Use trained models with Auto-Annotate

Equip V7 and your own models in auto annotate

The Model Tool

The Model Tool gives you the ability to combine the Auto-Annotate tool with models trained on your data. Choose from trained instance segmentation, object detection, or classification models, and label specific regions or entire files with your own trained models according to confidence thresholds that you can set.

The Model Tool will output polygons, bounding boxes, text, and tags with a corresponding confidence score for each annotation.

To use the model tool:

1. Start your models

Head to the Neural Networks page and start any of your trained models.

2. Equip Auto-Annotate

Return to the workview and equip Auto-Annotate.
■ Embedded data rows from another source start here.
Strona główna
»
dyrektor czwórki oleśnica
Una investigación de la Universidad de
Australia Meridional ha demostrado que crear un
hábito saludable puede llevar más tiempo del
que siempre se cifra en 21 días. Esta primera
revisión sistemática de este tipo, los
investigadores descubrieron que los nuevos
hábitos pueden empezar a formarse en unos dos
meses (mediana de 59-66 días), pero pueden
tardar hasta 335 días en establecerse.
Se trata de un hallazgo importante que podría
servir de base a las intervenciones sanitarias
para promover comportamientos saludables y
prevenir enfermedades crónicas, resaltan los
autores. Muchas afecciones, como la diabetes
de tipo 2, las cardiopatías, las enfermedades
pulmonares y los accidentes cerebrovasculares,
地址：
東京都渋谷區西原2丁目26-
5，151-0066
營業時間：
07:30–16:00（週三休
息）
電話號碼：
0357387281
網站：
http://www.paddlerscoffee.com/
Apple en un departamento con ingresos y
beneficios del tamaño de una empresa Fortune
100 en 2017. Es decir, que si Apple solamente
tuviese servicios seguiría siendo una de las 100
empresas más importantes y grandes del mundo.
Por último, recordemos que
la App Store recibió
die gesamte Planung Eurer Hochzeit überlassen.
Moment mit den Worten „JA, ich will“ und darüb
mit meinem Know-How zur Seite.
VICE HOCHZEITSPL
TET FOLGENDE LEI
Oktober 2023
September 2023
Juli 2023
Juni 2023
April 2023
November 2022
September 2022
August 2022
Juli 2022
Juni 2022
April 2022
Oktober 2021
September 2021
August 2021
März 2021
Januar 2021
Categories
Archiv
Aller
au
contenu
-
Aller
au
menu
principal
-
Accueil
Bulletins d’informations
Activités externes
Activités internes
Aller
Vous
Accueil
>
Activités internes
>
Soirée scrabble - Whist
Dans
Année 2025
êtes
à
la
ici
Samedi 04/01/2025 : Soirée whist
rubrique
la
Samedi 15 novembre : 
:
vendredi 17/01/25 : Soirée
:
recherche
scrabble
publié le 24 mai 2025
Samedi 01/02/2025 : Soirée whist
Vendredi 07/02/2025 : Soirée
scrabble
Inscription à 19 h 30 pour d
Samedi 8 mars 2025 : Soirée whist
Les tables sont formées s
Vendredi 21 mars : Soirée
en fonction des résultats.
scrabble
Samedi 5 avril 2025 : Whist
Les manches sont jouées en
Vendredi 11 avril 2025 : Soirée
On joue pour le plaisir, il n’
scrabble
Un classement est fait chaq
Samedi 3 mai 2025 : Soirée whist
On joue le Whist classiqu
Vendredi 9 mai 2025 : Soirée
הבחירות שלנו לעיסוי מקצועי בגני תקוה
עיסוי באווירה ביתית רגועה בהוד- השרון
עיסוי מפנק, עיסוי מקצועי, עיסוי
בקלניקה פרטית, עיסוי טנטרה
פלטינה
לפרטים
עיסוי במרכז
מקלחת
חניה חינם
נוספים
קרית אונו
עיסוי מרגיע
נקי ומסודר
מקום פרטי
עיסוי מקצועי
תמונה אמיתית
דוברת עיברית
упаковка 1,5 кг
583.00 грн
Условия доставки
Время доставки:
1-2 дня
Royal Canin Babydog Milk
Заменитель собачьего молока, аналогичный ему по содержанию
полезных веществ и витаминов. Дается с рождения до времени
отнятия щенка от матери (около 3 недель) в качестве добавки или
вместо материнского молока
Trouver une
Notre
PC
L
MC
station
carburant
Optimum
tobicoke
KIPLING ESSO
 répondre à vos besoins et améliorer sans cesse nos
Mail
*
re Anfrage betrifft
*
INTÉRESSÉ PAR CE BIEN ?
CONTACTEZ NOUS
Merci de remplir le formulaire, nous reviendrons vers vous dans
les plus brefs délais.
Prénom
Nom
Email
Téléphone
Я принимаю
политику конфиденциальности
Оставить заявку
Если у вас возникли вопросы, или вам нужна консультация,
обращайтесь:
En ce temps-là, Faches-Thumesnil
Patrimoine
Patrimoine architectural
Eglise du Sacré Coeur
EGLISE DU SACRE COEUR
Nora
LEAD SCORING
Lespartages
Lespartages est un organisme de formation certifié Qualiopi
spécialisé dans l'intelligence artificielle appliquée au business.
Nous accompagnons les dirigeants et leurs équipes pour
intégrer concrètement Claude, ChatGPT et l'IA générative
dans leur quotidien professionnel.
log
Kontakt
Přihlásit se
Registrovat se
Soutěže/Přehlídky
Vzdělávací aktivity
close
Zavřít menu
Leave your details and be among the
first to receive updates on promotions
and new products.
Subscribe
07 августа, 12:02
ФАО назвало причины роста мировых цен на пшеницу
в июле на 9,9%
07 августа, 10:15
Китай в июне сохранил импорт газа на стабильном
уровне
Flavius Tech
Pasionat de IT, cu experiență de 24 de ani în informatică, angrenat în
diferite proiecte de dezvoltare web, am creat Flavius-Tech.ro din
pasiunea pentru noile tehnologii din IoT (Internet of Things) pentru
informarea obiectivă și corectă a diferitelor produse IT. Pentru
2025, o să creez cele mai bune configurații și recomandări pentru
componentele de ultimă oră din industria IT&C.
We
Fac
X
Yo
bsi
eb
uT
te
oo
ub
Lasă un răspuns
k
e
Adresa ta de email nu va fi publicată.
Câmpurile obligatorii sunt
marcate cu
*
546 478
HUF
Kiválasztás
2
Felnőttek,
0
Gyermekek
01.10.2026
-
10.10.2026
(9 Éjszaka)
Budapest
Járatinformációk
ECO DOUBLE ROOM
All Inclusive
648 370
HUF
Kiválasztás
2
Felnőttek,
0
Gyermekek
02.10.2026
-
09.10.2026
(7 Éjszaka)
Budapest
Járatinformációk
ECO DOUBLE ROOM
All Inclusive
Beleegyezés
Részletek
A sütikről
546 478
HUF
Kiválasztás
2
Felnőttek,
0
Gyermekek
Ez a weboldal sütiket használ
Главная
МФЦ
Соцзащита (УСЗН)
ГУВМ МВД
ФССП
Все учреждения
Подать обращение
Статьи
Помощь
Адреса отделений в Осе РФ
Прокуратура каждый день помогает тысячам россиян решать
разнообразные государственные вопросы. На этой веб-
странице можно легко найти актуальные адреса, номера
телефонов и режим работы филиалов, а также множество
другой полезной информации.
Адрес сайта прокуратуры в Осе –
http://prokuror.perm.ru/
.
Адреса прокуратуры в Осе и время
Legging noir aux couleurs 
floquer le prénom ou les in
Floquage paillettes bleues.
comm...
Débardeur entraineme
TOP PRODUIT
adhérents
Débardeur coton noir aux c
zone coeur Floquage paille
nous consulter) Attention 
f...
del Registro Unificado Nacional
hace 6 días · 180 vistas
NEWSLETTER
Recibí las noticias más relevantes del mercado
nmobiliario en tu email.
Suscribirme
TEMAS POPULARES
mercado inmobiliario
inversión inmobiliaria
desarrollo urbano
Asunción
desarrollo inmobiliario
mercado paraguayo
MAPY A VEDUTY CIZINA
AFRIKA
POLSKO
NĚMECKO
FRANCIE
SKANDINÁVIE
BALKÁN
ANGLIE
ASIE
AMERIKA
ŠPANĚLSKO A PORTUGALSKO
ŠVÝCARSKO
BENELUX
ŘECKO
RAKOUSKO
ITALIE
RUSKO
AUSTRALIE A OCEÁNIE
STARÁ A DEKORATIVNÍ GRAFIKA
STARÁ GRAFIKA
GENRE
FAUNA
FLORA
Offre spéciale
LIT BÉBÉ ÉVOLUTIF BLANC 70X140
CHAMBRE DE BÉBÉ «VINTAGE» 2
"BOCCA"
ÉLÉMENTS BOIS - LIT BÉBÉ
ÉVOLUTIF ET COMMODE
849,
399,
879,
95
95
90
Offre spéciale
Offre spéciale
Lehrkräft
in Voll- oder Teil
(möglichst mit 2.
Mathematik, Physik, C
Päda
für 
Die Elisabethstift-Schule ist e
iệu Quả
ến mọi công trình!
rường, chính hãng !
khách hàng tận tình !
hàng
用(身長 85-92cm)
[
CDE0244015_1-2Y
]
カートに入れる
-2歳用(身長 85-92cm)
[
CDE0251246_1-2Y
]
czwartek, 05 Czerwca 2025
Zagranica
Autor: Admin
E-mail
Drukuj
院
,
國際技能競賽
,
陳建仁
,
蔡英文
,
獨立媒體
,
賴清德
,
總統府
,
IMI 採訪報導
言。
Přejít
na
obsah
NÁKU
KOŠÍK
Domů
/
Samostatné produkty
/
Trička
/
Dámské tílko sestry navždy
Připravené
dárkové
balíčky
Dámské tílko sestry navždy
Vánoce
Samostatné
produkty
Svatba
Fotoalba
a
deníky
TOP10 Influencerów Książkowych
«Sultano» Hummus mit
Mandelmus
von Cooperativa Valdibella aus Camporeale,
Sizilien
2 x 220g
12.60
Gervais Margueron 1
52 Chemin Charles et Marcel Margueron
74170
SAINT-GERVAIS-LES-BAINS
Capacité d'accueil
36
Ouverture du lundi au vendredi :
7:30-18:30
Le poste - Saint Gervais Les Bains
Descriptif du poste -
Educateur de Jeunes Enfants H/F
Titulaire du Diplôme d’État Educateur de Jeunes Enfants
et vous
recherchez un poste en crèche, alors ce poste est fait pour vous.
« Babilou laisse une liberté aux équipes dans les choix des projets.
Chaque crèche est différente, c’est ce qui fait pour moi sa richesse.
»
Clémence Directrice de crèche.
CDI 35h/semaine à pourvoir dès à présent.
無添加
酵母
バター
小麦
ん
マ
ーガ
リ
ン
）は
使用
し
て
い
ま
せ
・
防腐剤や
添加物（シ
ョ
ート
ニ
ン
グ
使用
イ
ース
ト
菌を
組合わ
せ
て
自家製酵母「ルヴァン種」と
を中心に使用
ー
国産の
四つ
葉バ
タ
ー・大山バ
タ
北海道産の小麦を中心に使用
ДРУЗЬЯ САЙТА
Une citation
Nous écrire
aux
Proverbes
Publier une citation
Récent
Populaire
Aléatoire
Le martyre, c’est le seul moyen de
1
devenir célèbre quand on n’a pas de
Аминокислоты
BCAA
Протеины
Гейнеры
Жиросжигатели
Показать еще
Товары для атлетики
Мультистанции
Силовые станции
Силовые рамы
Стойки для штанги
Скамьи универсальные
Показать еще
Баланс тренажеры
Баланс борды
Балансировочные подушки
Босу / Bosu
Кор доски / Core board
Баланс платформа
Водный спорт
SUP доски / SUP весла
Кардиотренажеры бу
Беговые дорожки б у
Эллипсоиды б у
Any running models will appear in the model dropdown.

3. Map classes

Click Map classes and match the classes that the model was trained on to their corresponding classes in the dataset.

4. Set a confidence threshold

Set the percentage confidence score above which you want your model to create labels.

If the threshold is set to 70%, for example, the model will not generate any labels in cases where it is less than 70% sure that it has correctly identified the object of interest.


The Model Tool gives you three ways to annotate. You can draw a bounding box over a single object (like with traditional Auto-Annotate) and create a single label:

Draw a bounding box around a region of interest containing multiple objects to create multiple labels:

Or hit Cmd + Enter to label an entire file at once.



Hitting Cmd + z will undo all annotations made with a single action. Creating and undoing multiple annotations at once with the Model Tool counts as a single annotation action.

Model Types

The example above focus on instance segmentation, but the Model Tool works with all model types that can be trained in V7.

Using a trained object detection model, the Model Tool will output bounding boxes:

Using a trained classification model, the Model Tool will classify files with tags at a file-level, either after annotating a single region, or the entire file:

Confidence scores

Confidence scores will be displayed on a label-level whenever a trained model is used to create a label with Auto-Annotate.

You can also use a confidence threshold to prevent files with low confidence scores from being pushed through to a model stage when sending files to the next stage one-by-one.

To do this, create a workflow with a Being Annotated stage, followed by a Model stage.

In the first stage, equip Auto-Annotate and set your desired confidence threshold before sending files to the Model stage any files that do not meet this threshold will not be blocked from moving to the next stage.